### EXERCISE DESCRIPTION
Continue the passage about HootSuite's social media ranking of Super Bowl ads from the point where it stops.

### EXTRACTED TEXT
HootSuite ranked Super Bowl advertisements by measuring their integration with social media sites including Facebook, Twitter, Google+, and YouTube, among others, as well as the volume of traffic and the nature of sentiment expressed about their brands on these social media platforms. The analysis combined a number of different inputs, ranging from Twitter Trending data, hashtags and Twitter handles, to YouTube views and Facebook search results. Altogether HootSuite drew on data from a half-dozen different platforms and mapped it against Twitter trending data to arrive at a final score.

HootSuite chief marketing officer Ben Watson explained that the “heaviest weighting was given to scoring around the interactive engagement of the brand with fans on social media.  For example, Coke topped this out by having the bears watching the game with you on Facebook, having their URL load the Facebook experience, and by providing a series of entertaining gestures throughout the game for fans that were engaged.” He added that the Coca-Cola commercials “also directly supported ‘building the relationship’ with your new polar bear friends and having them join you, instead of just clicking on a URL to find out about a product.

### RECORDS SUPPLIED
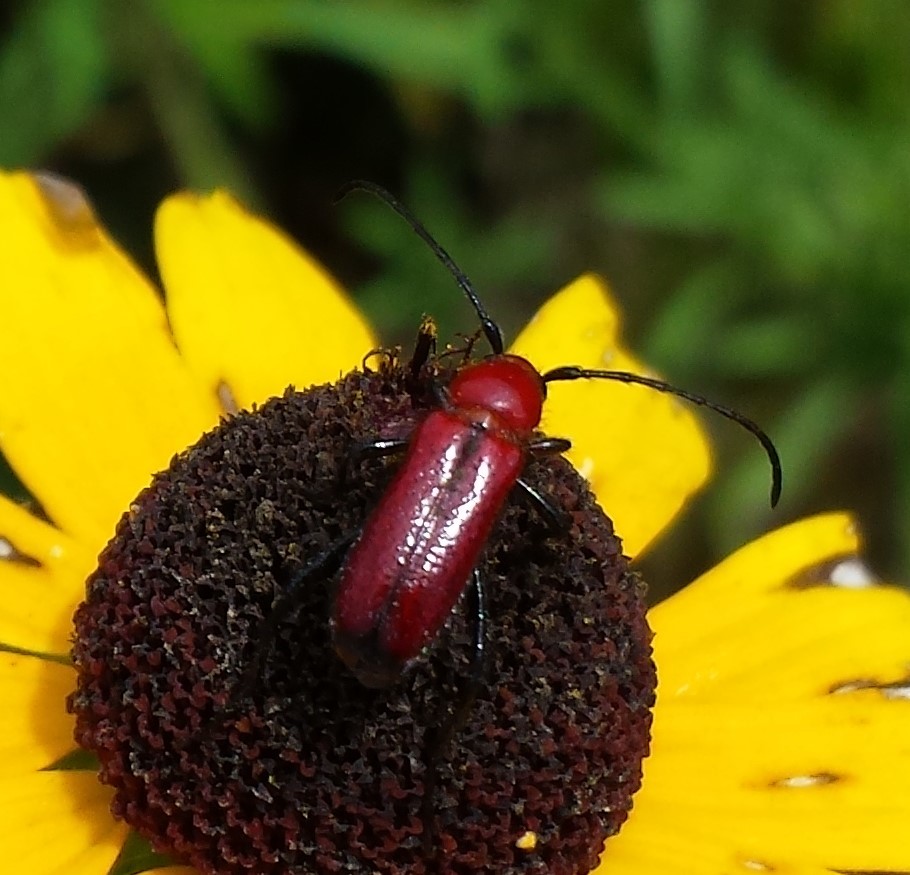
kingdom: Animalia
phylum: Arthropoda
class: Insecta
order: Coleoptera
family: Cerambycidae
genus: Batyle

### ANSWER BOX
The metrics allow for some flexibility in defining social media success. Thus the Chrysler ad featuring Clint Eastwood and H&M ad featuring David Beckham in his skivvies also scored relatively high in the HootSuite ranking because of the sheer amount of buzz generated on social media platforms, even though they didn’t actually have substantial social media assets prepared to catch and engage viewers online.

The rankings also took into account the quality of sentiment about a particular ad, according to Watson, who noted that while ads featuring animals might create a lot of buzz, “Having PETA speak out against your use of chimpanzees and greyhounds, for example, were not good indications of social insights that help brand stories.”

HootSuite also “used detractor scores for things like gaming social media for Likes, retweets, and so on,” including “bribing or begging for Likes, votes, or tweets.” The ranking system also penalized brands which took advantage of their popularity to SPAM social media users rather than actually following through with a real engagement strategy suitable to this interactive channel.